2020年の東京オリンピック・パラリンピック開催にともない、現在、国際的に日本への注目が高まっています。なかでも文化・芸術への関心が向けられることの多いこの機会に、山種美術館では、日本を象徴する花として愛されてきた、桜を描いた絵画を一堂に展示する特別展を開催いたします。
古くから日本の山野に自生していた桜。中世、近世では貴族、武家など上層階級を中心に名所や自邸の桜が鑑賞され、江戸時代には多数の品種が生み出されるとともに、花見が庶民にまで広く浸透しました。爛漫と咲き誇る華やかさと、はかなく散る移ろいやすさを併せ持つ桜は、芸術の世界においても、古来詩歌に詠まれ、調度や意匠に取り入れられ、あるいは絵画化されるなど、現代にいたるまで多彩に表現されています。

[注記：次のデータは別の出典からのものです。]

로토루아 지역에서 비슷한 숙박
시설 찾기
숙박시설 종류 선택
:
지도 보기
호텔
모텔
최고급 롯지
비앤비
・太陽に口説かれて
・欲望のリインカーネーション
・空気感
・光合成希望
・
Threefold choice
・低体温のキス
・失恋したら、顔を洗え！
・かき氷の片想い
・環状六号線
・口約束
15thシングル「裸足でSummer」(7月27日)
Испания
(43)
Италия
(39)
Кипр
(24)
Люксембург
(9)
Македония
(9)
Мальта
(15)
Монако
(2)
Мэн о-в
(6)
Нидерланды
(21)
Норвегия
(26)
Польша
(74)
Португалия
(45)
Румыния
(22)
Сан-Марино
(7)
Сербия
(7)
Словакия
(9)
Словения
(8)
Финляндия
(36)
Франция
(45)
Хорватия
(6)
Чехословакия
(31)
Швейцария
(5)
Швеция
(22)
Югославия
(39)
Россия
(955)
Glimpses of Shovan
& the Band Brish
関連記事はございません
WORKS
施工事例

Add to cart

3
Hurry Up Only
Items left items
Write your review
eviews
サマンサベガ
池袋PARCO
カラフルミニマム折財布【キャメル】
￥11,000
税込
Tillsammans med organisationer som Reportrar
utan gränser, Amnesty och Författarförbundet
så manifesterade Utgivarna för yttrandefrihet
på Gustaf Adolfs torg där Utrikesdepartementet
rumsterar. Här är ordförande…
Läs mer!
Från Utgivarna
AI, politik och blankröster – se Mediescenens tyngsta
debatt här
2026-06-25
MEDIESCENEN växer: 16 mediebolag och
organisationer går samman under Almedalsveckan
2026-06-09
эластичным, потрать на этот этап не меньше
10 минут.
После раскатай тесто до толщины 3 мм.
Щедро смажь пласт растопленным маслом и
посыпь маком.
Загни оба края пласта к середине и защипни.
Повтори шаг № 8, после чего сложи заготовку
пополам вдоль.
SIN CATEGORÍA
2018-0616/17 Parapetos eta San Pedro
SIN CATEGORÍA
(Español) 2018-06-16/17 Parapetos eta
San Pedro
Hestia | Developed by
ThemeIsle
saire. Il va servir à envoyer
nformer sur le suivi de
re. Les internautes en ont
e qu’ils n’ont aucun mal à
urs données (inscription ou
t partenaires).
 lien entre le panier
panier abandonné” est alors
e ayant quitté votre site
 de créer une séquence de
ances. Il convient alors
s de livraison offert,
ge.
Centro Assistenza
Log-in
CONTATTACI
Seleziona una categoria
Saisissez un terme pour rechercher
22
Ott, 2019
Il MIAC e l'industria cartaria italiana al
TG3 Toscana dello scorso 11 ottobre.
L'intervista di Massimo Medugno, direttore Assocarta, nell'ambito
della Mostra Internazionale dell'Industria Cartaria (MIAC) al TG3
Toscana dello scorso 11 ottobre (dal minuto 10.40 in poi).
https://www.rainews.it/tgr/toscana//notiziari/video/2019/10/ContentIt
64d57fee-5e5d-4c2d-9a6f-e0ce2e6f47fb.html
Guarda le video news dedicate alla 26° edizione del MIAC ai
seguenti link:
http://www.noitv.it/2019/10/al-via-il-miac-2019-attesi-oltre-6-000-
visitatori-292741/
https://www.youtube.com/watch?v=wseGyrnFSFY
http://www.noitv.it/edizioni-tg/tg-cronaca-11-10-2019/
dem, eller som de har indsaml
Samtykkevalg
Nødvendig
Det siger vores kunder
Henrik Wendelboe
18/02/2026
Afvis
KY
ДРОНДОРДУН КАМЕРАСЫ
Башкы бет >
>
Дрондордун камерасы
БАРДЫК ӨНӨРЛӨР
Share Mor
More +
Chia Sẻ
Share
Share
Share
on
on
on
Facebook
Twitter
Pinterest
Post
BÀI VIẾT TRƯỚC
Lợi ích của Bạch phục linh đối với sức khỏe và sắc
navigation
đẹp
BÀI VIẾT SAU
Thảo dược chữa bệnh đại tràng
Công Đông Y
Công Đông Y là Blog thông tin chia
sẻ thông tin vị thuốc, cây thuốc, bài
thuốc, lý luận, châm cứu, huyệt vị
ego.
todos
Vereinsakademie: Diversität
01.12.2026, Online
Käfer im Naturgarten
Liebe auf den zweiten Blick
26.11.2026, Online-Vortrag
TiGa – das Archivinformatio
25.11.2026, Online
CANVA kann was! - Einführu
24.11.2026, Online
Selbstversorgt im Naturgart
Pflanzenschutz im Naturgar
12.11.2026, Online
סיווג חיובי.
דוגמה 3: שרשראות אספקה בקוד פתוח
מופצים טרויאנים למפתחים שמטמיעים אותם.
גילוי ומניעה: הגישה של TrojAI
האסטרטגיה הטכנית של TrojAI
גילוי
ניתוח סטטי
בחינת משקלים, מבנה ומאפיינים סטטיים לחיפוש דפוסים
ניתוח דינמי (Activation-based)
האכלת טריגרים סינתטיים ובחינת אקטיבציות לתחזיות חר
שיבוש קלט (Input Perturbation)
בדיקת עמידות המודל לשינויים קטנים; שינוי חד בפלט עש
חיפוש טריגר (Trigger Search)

本展では、日本人の美意識と深く結びついた桜に焦点をあて、近代・現代の日本画を約50点ご紹介いたします。桜そのものをテーマに取り組んだ横山大観(よこやまたいかん)や小林古径(こばやしこけい)、歴史ある名所の桜を描いた奥村土牛(おくむらとぎゅう)や橋本明治(はしもとめいじ)、人々が桜を愛でる用紙を捉えた菱田春草(ひしだしゅんそう)や松岡映丘(まつおかえいきゅう)など、日本画家たちが描いた優品後ご覧いただきます。
2020年春、桜の絵画で満開となる美術館で、描かれた桜によるお花見のひと時をお楽しみください。